Human

Homo sapiens

Genome assembly: GRCh38 (GCA 000001405.15)

This is the preliminary display of the GRCh38 assembly of the human genome (Homo sapiens, GCA_000001405.15), produced in December 2013 by the Genome Reference Consortium. It consists of 24 chromosomes (1-22, X and Y), 127 unplaced scaffolds and 42 unlocalized scaffolds. GRCh38 contains 261 alt loci scaffolds (including haplotypes for the MHC region on chromosome 6 and LRC region on chromosome 19), in 35 alternate assembly units. 72 of these alternate loci were previously available as NOVEL patches to GRCh37.

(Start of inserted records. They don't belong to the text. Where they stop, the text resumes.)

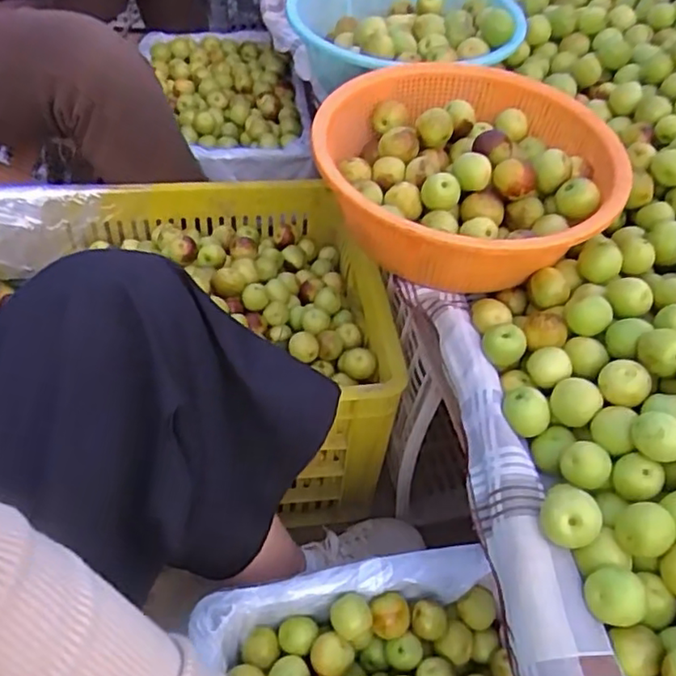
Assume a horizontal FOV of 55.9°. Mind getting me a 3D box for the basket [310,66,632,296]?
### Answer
[{"bbox_3d":[0.106,-0.143,0.567,0.252,0.085,0.261,3,48,-2],"label":"basket"}]

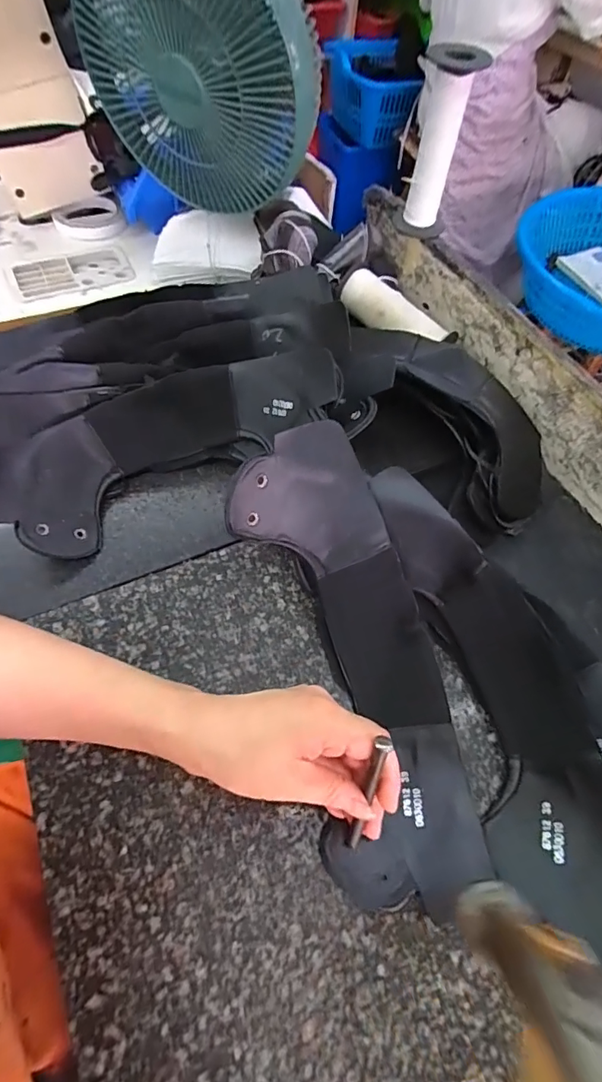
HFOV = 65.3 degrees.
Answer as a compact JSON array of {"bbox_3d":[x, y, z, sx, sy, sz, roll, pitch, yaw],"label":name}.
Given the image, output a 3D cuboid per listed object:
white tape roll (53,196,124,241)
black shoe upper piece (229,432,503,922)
[{"bbox_3d":[-0.303,-0.458,0.672,0.085,0.029,0.085,2,59,-3],"label":"white tape roll"},{"bbox_3d":[0.038,0.081,0.324,0.109,0.057,0.299,-15,79,-11],"label":"black shoe upper piece"}]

The N50 of the contigs of the submitted assembly is 56.4 Mb and the N50 of the scaffolds is 67.8 Mb. The N50 size is the length such that 50% of the assembled genome lies in blocks of the N50 size or longer. Modeled centromere sequences have been incorporated.

Display your data in Pre

Gene annotation

What can I find? Protein-coding and non-coding genes, splice variants, cDNA and protein sequences, non-coding RNAs.

Preliminary transcript structures based on available human protein sequences are shown along with structures based on projections from Ensembl release 75 human gene set (GRCh37) and RefSeq genes from February 2014. In addition, alignments of human cDNA and EST sequences are provided as well as ab initio predictions and alignments of sequences from UniProt, UniGene and the ENA vertebrate RNA collection.

Genome statistics

Assembly: GRCh38, Dec 2013
Database version: 75
Base Pairs: 3,381,944,039
Golden Path Length: 3,099,750,718
Preliminary transcript models: 128,417
Imported RefSeq genes: 26,670
Human cDNAs: 177,949
Human ESTs: 4,502,566
GENCODE 19 genes projected from GRCh37: 61,349
Genscan gene predictions: 50,117
Projected short variants: 67,990,369

Variation

What can I find? Short sequence variants from Ensembl release 75 projected to the GRCh38 assembly. In addition, variation consequences for variants overlapping transcripts that have been projected from Ensembl release 75 to the new assembly and variation consequences based on RefSeq transcripts are provided. Variation data is available as GVF and VCF data dumps.